What the task asks:
Recast the lines of the entries below, starting with the line containing "Каждый из нас" and continuing through the end of the entries, as a Markdown table with the columns Row and Line text. Number each row, skip blank lines, and omit the pictures.

Data for this task: Begin

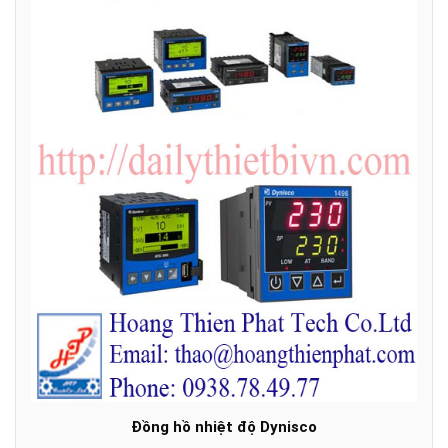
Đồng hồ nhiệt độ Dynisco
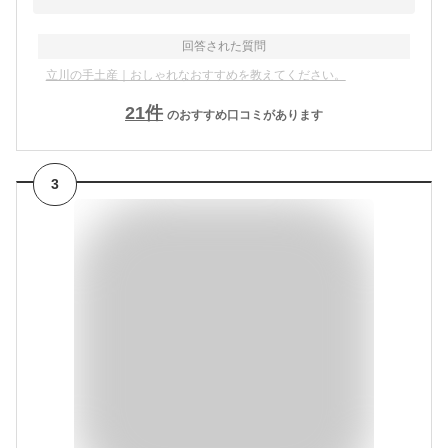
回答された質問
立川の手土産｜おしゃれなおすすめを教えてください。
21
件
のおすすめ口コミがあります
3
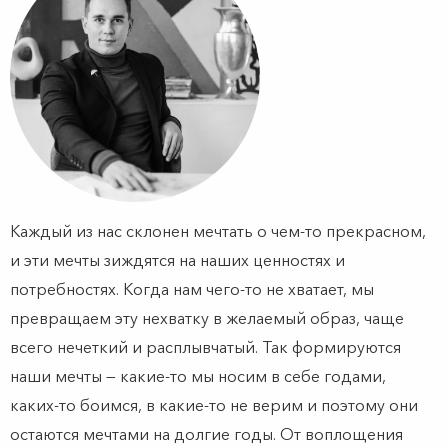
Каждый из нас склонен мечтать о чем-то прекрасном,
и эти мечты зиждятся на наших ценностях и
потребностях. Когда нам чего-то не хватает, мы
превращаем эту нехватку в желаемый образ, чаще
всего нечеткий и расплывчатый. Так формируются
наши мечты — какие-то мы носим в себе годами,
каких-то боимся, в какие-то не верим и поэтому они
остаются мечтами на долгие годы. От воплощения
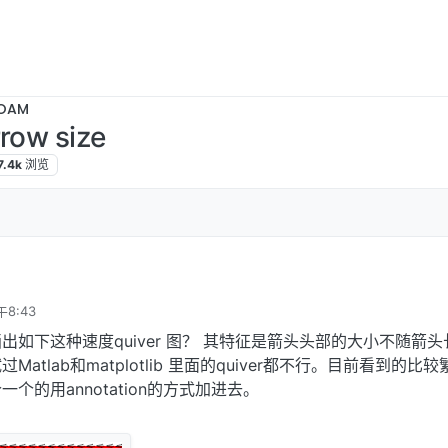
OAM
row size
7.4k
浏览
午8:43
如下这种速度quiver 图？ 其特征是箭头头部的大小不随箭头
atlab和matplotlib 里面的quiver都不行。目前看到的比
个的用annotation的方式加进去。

Data for this task: End

Task answer:
| Row | Line text |
|---|---|
| 1 | Каждый из нас склонен мечтать о чем-то прекрасном, |
| 2 | и эти мечты зиждятся на наших ценностях и |
| 3 | потребностях. Когда нам чего-то не хватает, мы |
| 4 | превращаем эту нехватку в желаемый образ, чаще |
| 5 | всего нечеткий и расплывчатый. Так формируются |
| 6 | наши мечты — какие-то мы носим в себе годами, |
| 7 | каких-то боимся, в какие-то не верим и поэтому они |
| 8 | остаются мечтами на долгие годы. От воплощения |
| 9 | OAM |
| 10 | row size |
| 11 | 7.4k |
| 12 | 浏览 |
| 13 | 午8:43 |
| 14 | 如下这种速度quiver 图？ 其特征是箭头头部的大小不随箭头 |
| 15 | atlab和matplotlib 里面的quiver都不行。目前看到的比 |
| 16 | 个的用annotation的方式加进去。 |